Politikus Gerindra Tegaskan Tak Ada Dwifungsi dalam UU TNI Baru
Revisi Undang-Undang (UU) Tentara Nasional Indonesia (TNI) yang disahkan pada 20 Maret 2025 memicu kontroversi luas di masyarakat. Meski usulan agar prajurit aktif diperbolehkan terlibat dalam kegiatan bisnis sempat diajukan oleh Mabes TNI, namun dalam versi final UU tersebut, larangan bagi prajurit aktif untuk berbisnis tetap dipertahankan.
Larangan Prajurit Berbisnis Tetap Berlaku
Kepala Badan Pembinaan Hukum (Kababinkum) TNI, Laksda Kresno Buntoro, sebelumnya mengusulkan penghapusan Pasal 39 huruf c UU TNI yang melarang prajurit terlibat dalam kegiatan bisnis. Alasannya, banyak prajurit yang mencari penghasilan tambahan, seperti menjadi pengojek daring atau membuka warung, untuk memenuhi kebutuhan hidup. Namun, Menteri Pertahanan Sjafrie Sjamsoeddin menegaskan bahwa larangan tersebut tetap diberlakukan dalam UU yang baru disahkan.
Kekhawatiran Kembalinya Dwifungsi TNI
Revisi UU TNI juga memunculkan kekhawatiran akan kembalinya peran ganda militer (dwifungsi) dalam ranah sipil.
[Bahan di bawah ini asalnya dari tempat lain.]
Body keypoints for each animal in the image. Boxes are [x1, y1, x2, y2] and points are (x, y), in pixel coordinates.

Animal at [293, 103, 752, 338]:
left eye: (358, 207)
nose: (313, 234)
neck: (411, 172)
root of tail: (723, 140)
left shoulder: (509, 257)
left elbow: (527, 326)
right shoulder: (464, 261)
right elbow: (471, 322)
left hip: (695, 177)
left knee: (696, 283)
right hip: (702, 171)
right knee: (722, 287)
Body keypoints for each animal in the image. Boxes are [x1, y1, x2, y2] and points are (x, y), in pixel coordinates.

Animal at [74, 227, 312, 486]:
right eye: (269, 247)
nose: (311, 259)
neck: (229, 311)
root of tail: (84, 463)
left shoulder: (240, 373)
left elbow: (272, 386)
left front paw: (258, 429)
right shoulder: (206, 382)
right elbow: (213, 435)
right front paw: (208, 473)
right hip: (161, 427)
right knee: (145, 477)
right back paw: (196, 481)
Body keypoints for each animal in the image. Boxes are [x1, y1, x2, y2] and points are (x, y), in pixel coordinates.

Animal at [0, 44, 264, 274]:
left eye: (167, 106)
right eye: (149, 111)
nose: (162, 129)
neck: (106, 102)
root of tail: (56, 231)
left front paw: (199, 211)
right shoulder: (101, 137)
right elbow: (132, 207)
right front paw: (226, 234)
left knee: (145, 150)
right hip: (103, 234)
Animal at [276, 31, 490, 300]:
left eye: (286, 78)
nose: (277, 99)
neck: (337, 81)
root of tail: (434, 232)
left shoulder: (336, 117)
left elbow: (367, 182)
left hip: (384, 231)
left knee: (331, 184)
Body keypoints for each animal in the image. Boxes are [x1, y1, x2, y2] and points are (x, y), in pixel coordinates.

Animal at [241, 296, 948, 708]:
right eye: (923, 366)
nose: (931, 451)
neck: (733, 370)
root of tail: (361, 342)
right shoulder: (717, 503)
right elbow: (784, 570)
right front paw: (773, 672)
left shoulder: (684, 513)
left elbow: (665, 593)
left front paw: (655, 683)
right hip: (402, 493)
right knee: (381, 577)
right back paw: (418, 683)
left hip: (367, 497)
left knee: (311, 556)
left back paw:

Koalisi Masyarakat Sipil menilai bahwa perluasan jabatan sipil yang dapat diisi oleh prajurit aktif, seperti di Kejaksaan Agung dan Kementerian Kelautan dan Perikanan, merupakan bentuk dari dwifungsi yang pernah terjadi di masa Orde Baru . Pusat Studi Keamanan dan Perdamaian (PSKP) UGM juga menyatakan bahwa revisi ini menunjukkan tren mengembalikan peran ganda militer dalam pemerintahan sipil.
Poin-Poin Penting Revisi UU TNI
-
Larangan Berbisnis dan Berpolitik: Prajurit aktif tetap dilarang terlibat dalam kegiatan bisnis dan politik.
-
Perluasan Jabatan Sipil: Jumlah instansi sipil yang dapat diisi oleh prajurit aktif bertambah dari 10 menjadi 14, termasuk Kejaksaan Agung dan Badan Nasional Penanggulangan Terorisme (BNPT).
-
Usia Pensiun Diperpanjang: Usia pensiun prajurit diperpanjang, dengan perwira tinggi bintang empat dapat menjabat hingga usia 63 tahun, dan dapat diperpanjang dua kali melalui Keputusan Presiden.
Dampak Sosial dan Protes Publik
Revisi UU TNI ini memicu protes di berbagai daerah, termasuk di Lampung, tempat pengguna berada. Lebih dari 26.000 orang menandatangani petisi daring menolak revisi tersebut, karena dianggap membuka kembali peran ganda militer dalam pemerintahan sipil dan mengancam prinsip supremasi sipil yang telah diperjuangkan sejak reformasi 1998.